## Selected text
☆ ☆ ☆ ☆ ☆ ☆ ☆
Bandcamp music player
Reviewer:
7.3

109 users:
7.51
Band: Ahab
Album: The Coral Tombs
Release date: January 2023


01. Prof. Arronax’ Descent Into The Vast Oceans [feat. Chris Noir]
02. Colossus Of The Liquid Graves
03. Mobilis In Mobili
04. The Sea As A Desert
05. A Coral Tomb
06. Ægri Somnia
07. The Mælstrom [feat. Greg Chandler]


After a long slumber, Ahab have finally risen like Cthullu. One of the most anticipated doom albums of 2023 has been released within its first fortnight; the question now turns to whether The Coral Tombs justifies those lofty expectations.

For the unfamiliar, German quartet Ahab first made their reputation as a funeral doom band; 2006’s The Call Of The Wretched Sea delivered an entirely different interpretation of the Moby Dick story to what Mastodon created with Leviathan, effectively exemplifying a subgenre that had been developed up to that point by the likes of Skepticism and Evoken. Subsequent albums began to move beyond the confines of funeral doom, particularly 2012’s flirtations with post-metal on The Giant, while still retaining the slooooowness and oppressive weight of said subgenre. This broadly remains the case on The Coral Tombs, which comes 8 years after The Boats Of The Glen Carrig, but with some minor changes in perspective.

The Boats Of The Glen Carrig was somewhat deceptive in how it began, a couple of minutes of clean singing and light instrumentation before Ahab reminded listeners how they built their reputation. In some ways, The Coral Tombs takes the inverse approach; opening with an onslaught of blasts, screams and tremolo, “Prof. Arronox’ Descent Into The Vast Oceans” is likely to leave listeners wondering whether Ahab have dropped the ‘doom’ part of the ‘extreme doom’ label, but such intensity is not heard again on the album outside of this first 90 seconds. On balance, The Coral Tombs is perhaps the most clean-heavy record Ahab have created so far, with Daniel Droste’s morose sung vocals appearing on every track.

I initially struggled with the album on first listens, and wondered whether this early reluctant response to The Coral Tombs was mainly down to these vocals; the soporific singing, particularly when paired with some instrumental sections, remind me somewhat of Patrick Walker on Warning’s Watching From A Distance, a record that I seem to stand relatively alone on this site in not particularly liking. This line of thought left me wondering whether my hesitations over this record could be pinned down purely to a matter of taste, which would be quite an easy ‘out’ if anyone was to disagree with my opinion. After a few more listens, however, I decided this wasn’t an accurate explanation. First, because I did warm to the album as a whole; second, because I also warmed to some of the clean-sung parts. The aforementioned opening song’s extended stretch of gloomy clean singing does build to a fairly satisfying resolution, and the combination of the singing and the guitar melodies helps “Colossus Of The Liquid Graves”, although in possession of some of the best riffs on the record, to become arguably the standout feature here.
☆ ☆ ☆ ☆ ☆ ☆ ☆
[Items listed in a dataset]
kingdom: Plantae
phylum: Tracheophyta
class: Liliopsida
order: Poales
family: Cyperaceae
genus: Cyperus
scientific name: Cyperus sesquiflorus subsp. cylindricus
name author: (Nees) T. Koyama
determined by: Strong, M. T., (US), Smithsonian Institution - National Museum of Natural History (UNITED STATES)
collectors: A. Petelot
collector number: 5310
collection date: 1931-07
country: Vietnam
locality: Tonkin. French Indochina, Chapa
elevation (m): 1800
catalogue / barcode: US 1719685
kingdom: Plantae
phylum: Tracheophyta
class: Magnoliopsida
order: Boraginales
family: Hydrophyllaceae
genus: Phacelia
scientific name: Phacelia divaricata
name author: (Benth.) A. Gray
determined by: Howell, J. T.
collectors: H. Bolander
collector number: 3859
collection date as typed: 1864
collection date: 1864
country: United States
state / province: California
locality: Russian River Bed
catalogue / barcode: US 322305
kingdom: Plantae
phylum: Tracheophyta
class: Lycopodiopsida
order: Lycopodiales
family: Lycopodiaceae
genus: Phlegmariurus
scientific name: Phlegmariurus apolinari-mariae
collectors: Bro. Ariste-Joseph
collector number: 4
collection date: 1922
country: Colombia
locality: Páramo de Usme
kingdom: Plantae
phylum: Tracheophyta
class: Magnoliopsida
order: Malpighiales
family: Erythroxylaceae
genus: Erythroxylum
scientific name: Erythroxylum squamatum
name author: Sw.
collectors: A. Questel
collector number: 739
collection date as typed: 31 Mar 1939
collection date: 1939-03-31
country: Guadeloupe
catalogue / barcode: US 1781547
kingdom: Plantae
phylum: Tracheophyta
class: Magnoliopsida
☆ ☆ ☆ ☆ ☆ ☆ ☆
## What to do
1. Convert the records, from their first line through the line holding "collector number: 739", inclusive, into a numbered list, leaving out any blank lines.
2. Carry on the review of Ahab's album The Coral Tombs from the point where it stops.

## Answers below
1.
1. kingdom: Plantae
2. phylum: Tracheophyta
3. class: Liliopsida
4. order: Poales
5. family: Cyperaceae
6. genus: Cyperus
7. scientific name: Cyperus sesquiflorus subsp. cylindricus
8. name author: (Nees) T. Koyama
9. determined by: Strong, M. T., (US), Smithsonian Institution - National Museum of Natural History (UNITED STATES)
10. collectors: A. Petelot
11. collector number: 5310
12. collection date: 1931-07
13. country: Vietnam
14. locality: Tonkin. French Indochina, Chapa
15. elevation (m): 1800
16. catalogue / barcode: US 1719685
17. kingdom: Plantae
18. phylum: Tracheophyta
19. class: Magnoliopsida
20. order: Boraginales
21. family: Hydrophyllaceae
22. genus: Phacelia
23. scientific name: Phacelia divaricata
24. name author: (Benth.) A. Gray
25. determined by: Howell, J. T.
26. collectors: H. Bolander
27. collector number: 3859
28. collection date as typed: 1864
29. collection date: 1864
30. country: United States
31. state / province: California
32. locality: Russian River Bed
33. catalogue / barcode: US 322305
34. kingdom: Plantae
35. phylum: Tracheophyta
36. class: Lycopodiopsida
37. order: Lycopodiales
38. family: Lycopodiaceae
39. genus: Phlegmariurus
40. scientific name: Phlegmariurus apolinari-mariae
41. collectors: Bro. Ariste-Joseph
42. collector number: 4
43. collection date: 1922
44. country: Colombia
45. locality: Páramo de Usme
46. kingdom: Plantae
47. phylum: Tracheophyta
48. class: Magnoliopsida
49. order: Malpighiales
50. family: Erythroxylaceae
51. genus: Erythroxylum
52. scientific name: Erythroxylum squamatum
53. name author: Sw.
54. collectors: A. Questel
55. collector number: 739

2.
With increased exposure to The Coral Tombs, I have started to click more strongly with it, with a couple of exceptions; this is an Ahab album we’re talking about, and there is enough here to remind listeners why that name carries such weight. The other main contender for the record’s best track for me is “Mobilis In Mobili”, which opens with a prolonged eerie passage reminiscent of a faulty music box, under which ominous sustained guitar notes build a menacing atmosphere that the band deliver on with a vicious double bass-driven first main riff. This more energetic and intense riffing, which is nicely reprised later in the otherwise trudging song, offers a nice change of pace, as does a less melancholic sung period in the final moments of this track.

Another satisfying song is “The Sea As A Desert”, a track that relies on a singular main motif for most of its runtime, but thankfully said motif is ominous and compelling enough to keep me engaged, even if the Walker-style singing section later on is a bit too moping for my tastes. The title track is somewhat similar in this approach, but with a far lighter touch for most of its runtime; it is impressive how such a relatively simple basis of sounds manages to retain interest for so long, even if I do feel like it threatens to outstay its welcome at times.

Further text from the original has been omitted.